Gefordert: Paul Castle

Paul Castle kommentiert an den Olympischen Spielen von London live vor Ort die Ruderrennen. Der Mann aus Oberwil ist dabei gedanklich, stimmlich und in Bezug auf seine Kleiderwahl gefordert.

Obwohl selbst Ruderer, wird Paul Castle in London nicht auf dem Wasser aktiv sein. Er fährt im Auto neben den Booten her und kommentiert die Rennen. (Bild: Nils Fisch)

Paul Castle kommentiert an den Olympischen Spielen von London live vor Ort die Ruderrennen. Der Mann aus Oberwil ist dabei gedanklich, stimmlich und in Bezug auf seine Kleiderwahl gefordert.

Er wird vor allem als Stimme in London präsent sein. Was eigentlich schade ist. Denn die Kleidervorschriften, die Paul Castle für seine Arbeit an den Olympischen Spielen erhalten hat, versprechen auch optisch viel. Er solle bitte die eigene Garderobe nach London mitbringen, wurde dem 49-Jährigen mitgeteilt. Stil: english eccentric meets urban streetwear. «Ich werde also als Mischung aus Mr. Bean und Snoop Dogg auftreten», sagt Castle.

Das stimmt natürlich nicht ganz. Aber der Satz steht für jenen britischen Humor, den der in Oberwil lebende Engländer im richtigen Mass besitzt. Er wird ihm in London helfen. Dorthin reist Castle als eine Art Kurzgeschichtenerzähler. Er kommentiert die Ruderrennen für jene, die die Wettkämpfe vor Ort verfolgen. «Mehr als sieben Minuten bleiben mir nicht für meine Erzählungen.»

Informationen für Menschen, die eigentlich zum Trampolinspringen wollten

Paul Castle wird gebraucht, weil Rudern nicht der zuschauerfreundlichste Sport ist. Wer auf Höhe des Ziels sitzt, erlebt die ersten 1500 von 2000 Metern nur via ­Bilder auf der Grossleinwand – und dank den Kommen­taren von Castle und seinen Kollegen. So sind es ihre ­Informationen, die das Rennen auch für Laien ver­ständlich machen.

Auf unkundige Zuschauer wird er in London häufiger treffen als im Weltcup, an dem Castle seit 1994 ebenfalls kommentiert. Das sagt ihm die Erfahrung aus den Spielen von Sydney, Athen und Peking: «An den Spielen wollte die Mehrheit der Zuschauer vielleicht zum Trampolinspringen und hat dann Rudertickets erhalten. Also darf ich nicht dauernd mit Fachausdrücken um mich werfen.»

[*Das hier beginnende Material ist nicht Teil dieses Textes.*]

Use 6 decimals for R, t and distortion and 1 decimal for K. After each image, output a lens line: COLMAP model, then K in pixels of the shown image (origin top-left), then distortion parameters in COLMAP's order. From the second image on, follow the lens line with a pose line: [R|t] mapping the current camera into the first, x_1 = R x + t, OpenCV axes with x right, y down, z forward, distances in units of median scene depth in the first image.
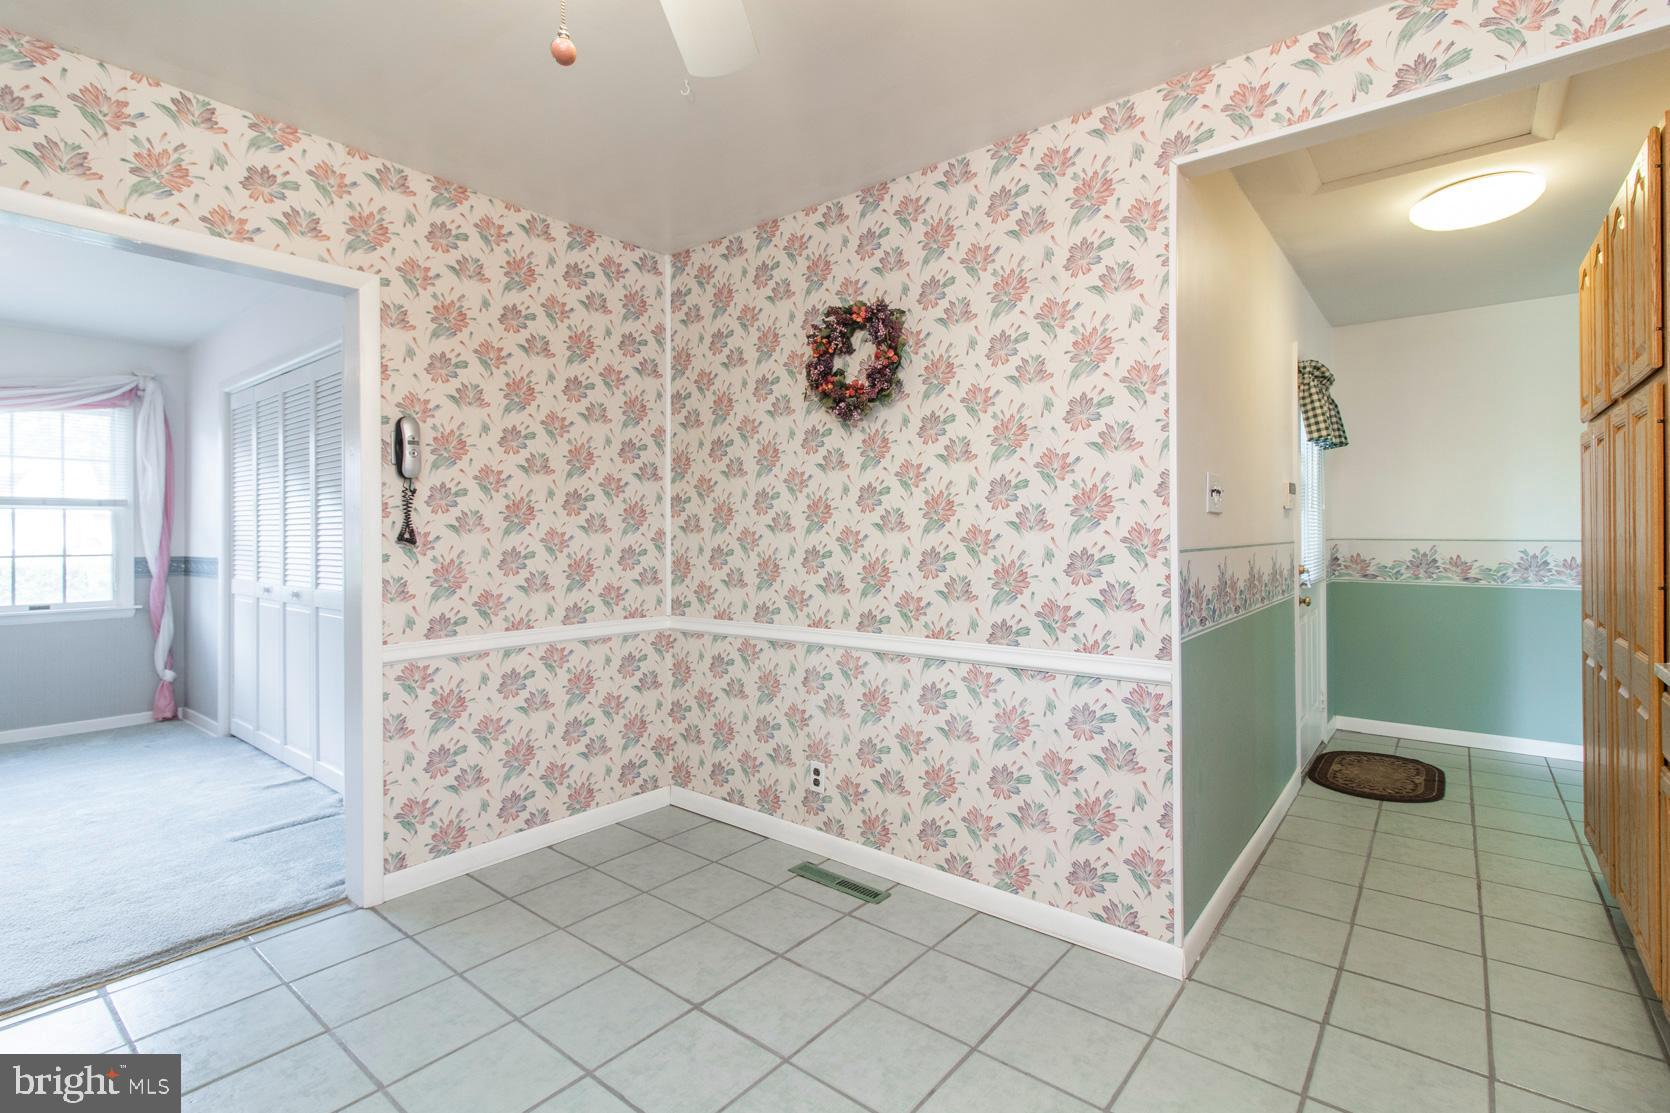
lens RADIAL K [[771.5, 0, 811.6], [0, 771.5, 526.4], [0, 0, 1]] dist [0.004767, -0.000586]
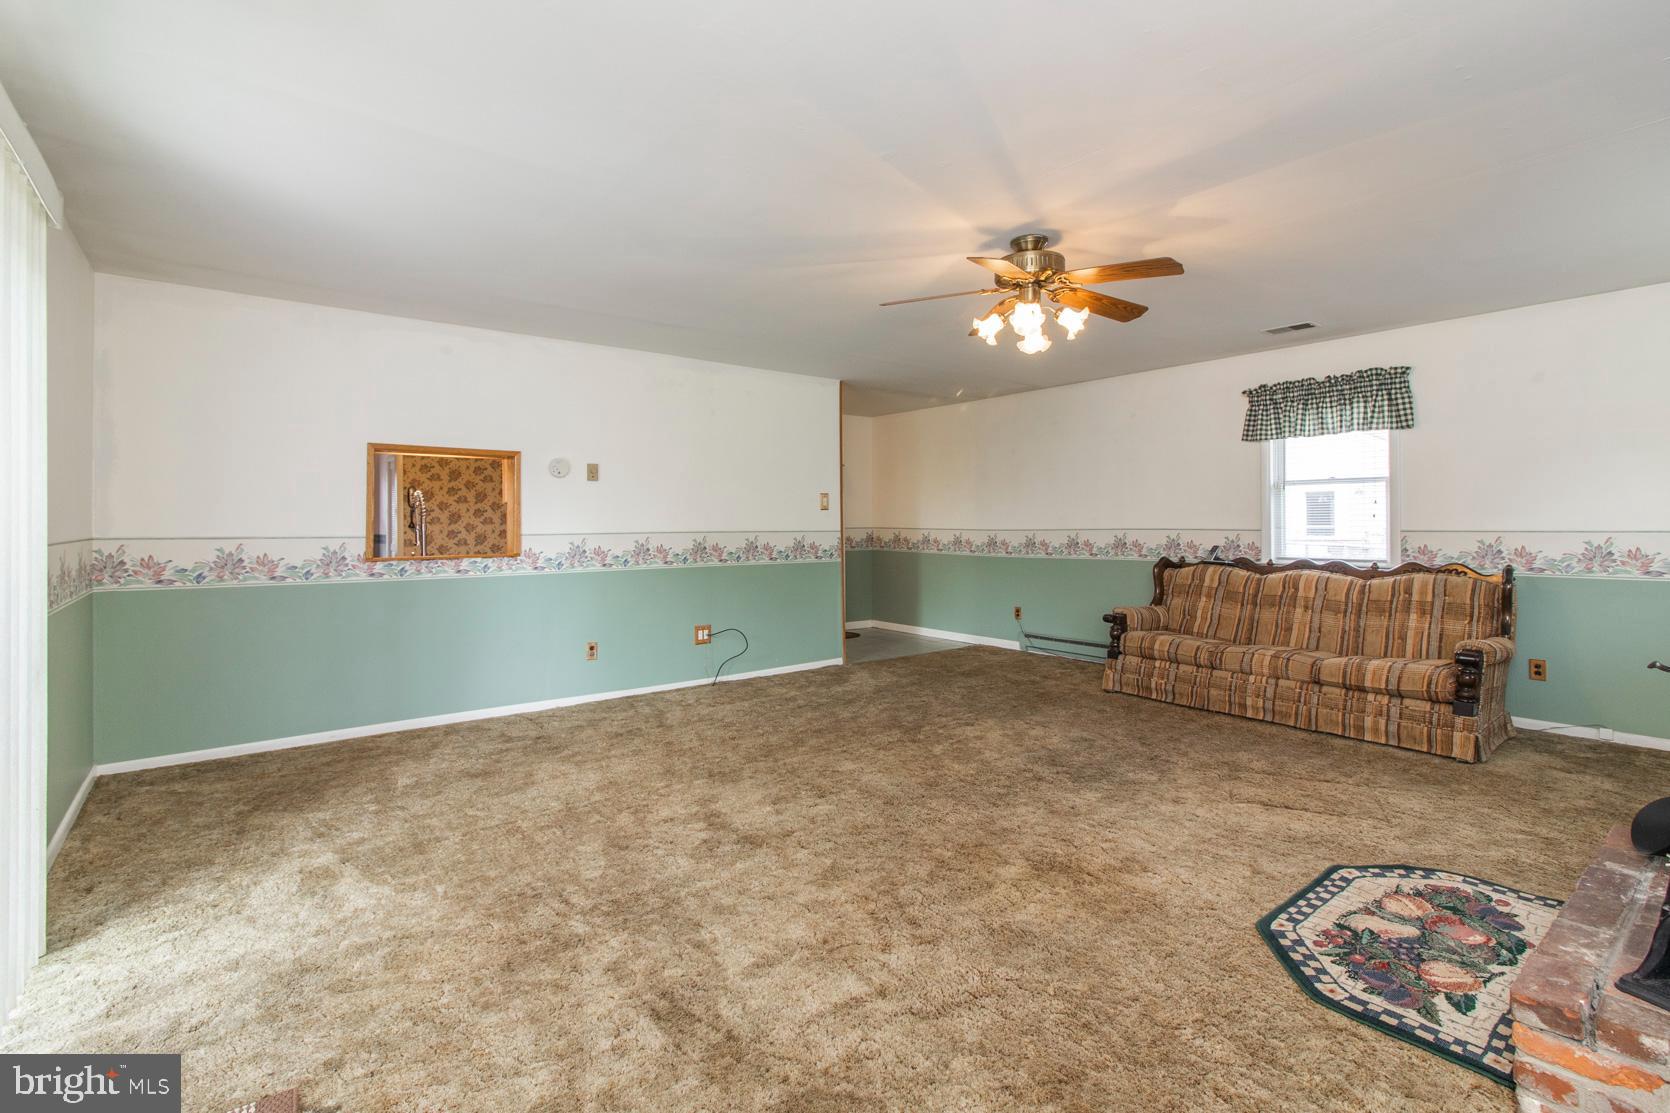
lens RADIAL K [[771.5, 0, 828.3], [0, 771.5, 524.0], [0, 0, 1]] dist [0.004767, -0.000586]
pose [[0.976057, 0.002121, -0.217504, 1.501903], [0.000585, 0.999923, 0.012377, -0.026246], [0.217514, -0.012208, 0.975981, -1.396690]]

Eher wird er Anekdoten erzählen, Geschichten aus dem Startraum: «Immer fair und neutral.» Und doch mit dem nötigen Schalk. So wie beim Weltcup in München, als ein Ruderer ins Wasser fiel und Castle trocken auf ein Schild am Ufer verwies: «Freistaat Bayern – baden verboten.»

Wie es sich für jemanden aus Cambridge gehört, rudert der Kommunikationschef der Syngenta-Stiftung für Nachhaltige Landwirtschaft selbst, beim Ruderclub Grenzach. Genau deswegen sind diese Spiele für ihn ganz besondere. Mit Simon Niepmann sitzt nämlich im Leichtgewichts-Vierer der Schweiz ein Athlet, der seine erste Ruderstunde bei ihm in Grenzach nahm. Bei Niepmanns Rennen werden darum nicht nur Castles Kopf und Stimme gefordert sein: «Da fährt mein Herz mit.»